--- Problem to work on ---
Can you edit the material from the line with "Page size: 1654x1241." up to and including the line with "text_box Petit sac", swapping "layout element" for "page element" and leaving everything else in those lines unchanged?

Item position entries

◇ ◇ ◇ ◇

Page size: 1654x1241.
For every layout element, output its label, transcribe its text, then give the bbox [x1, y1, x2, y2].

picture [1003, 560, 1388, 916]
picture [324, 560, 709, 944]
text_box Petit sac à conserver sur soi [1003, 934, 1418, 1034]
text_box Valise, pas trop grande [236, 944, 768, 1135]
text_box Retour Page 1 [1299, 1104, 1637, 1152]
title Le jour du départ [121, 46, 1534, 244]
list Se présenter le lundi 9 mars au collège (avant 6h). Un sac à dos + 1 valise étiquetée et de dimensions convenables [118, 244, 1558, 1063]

◇ ◇ ◇ ◇

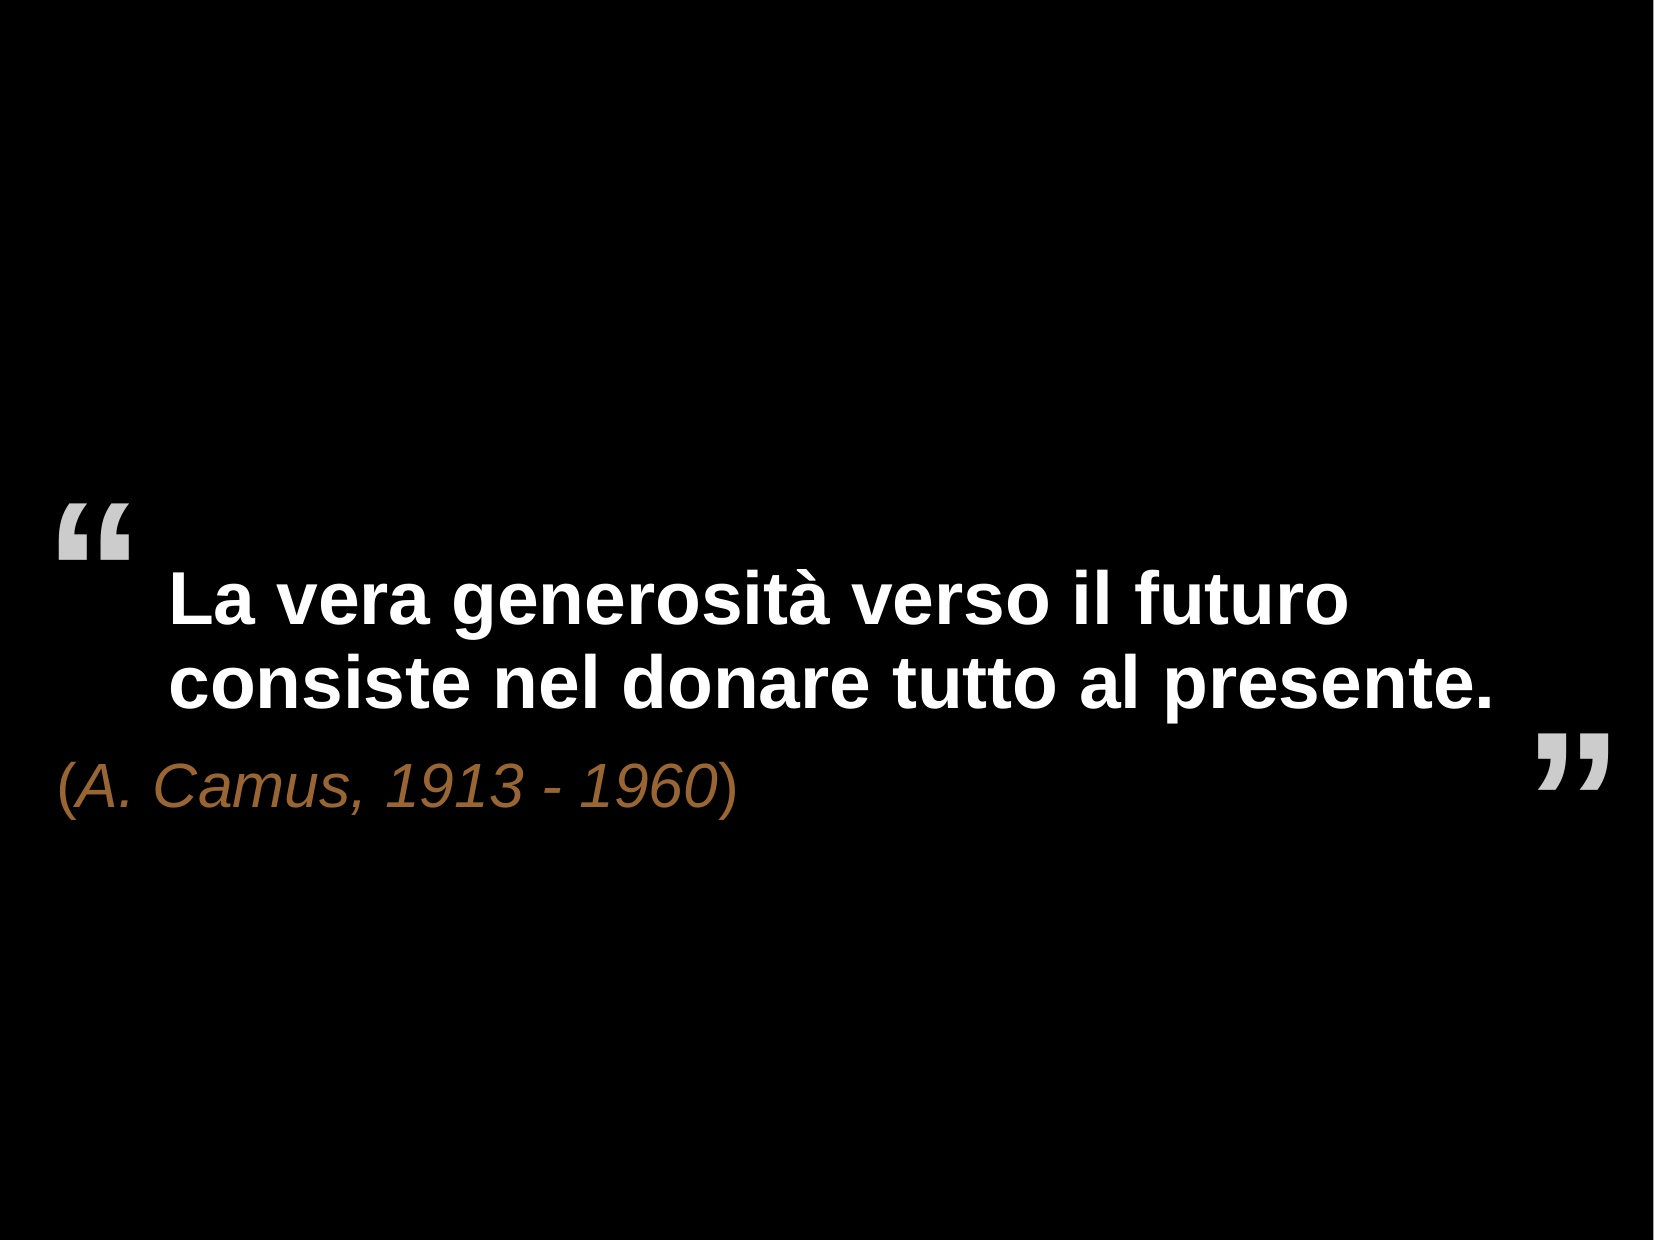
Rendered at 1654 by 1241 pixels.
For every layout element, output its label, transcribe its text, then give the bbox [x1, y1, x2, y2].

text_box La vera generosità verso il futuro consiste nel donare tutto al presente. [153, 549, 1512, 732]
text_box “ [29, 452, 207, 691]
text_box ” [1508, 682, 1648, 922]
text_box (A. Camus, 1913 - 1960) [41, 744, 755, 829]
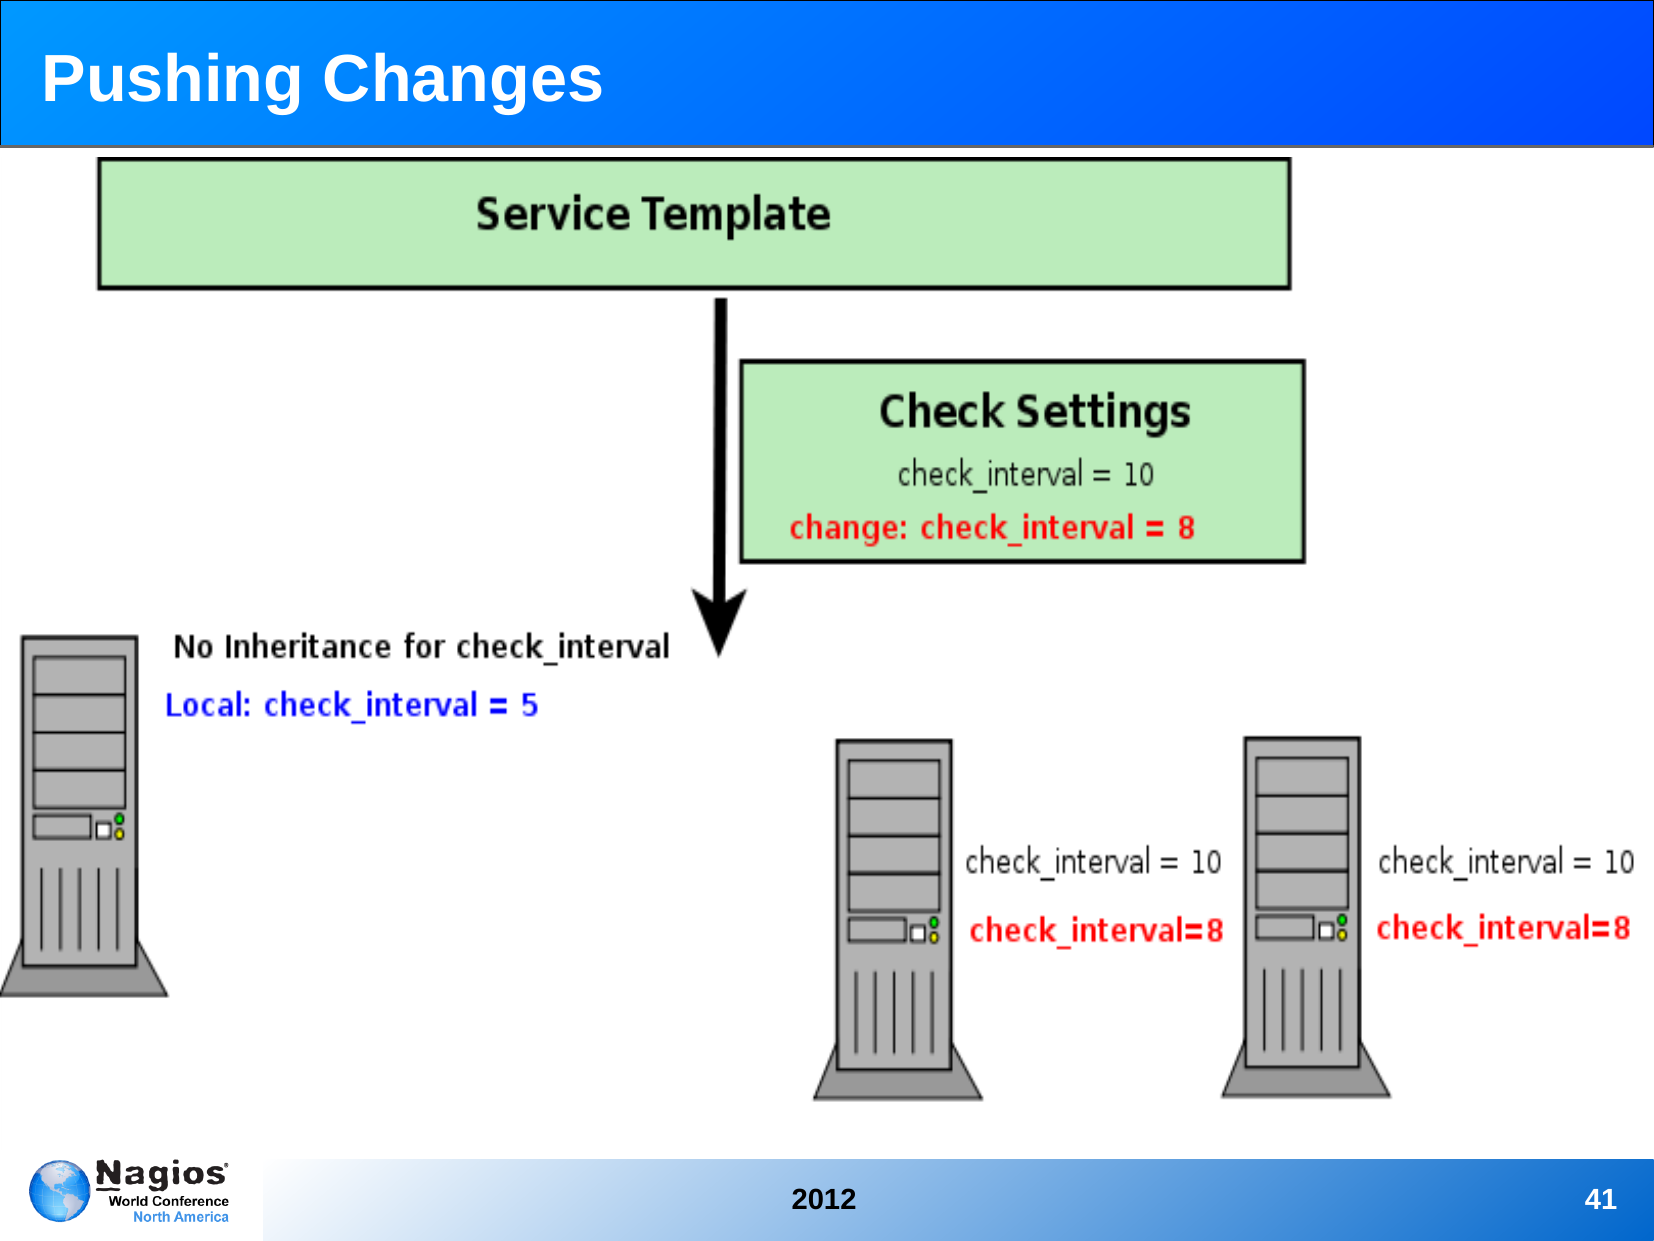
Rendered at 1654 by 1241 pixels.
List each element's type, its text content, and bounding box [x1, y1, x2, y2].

◇ ◇ ◇ ◇

--- Task output ---
Page size: 1654x1241.
For every page element, output its label, transcribe its text, then give the bbox [x1, y1, x2, y2].

picture [1003, 560, 1388, 916]
picture [324, 560, 709, 944]
text_box Petit sac à conserver sur soi [1003, 934, 1418, 1034]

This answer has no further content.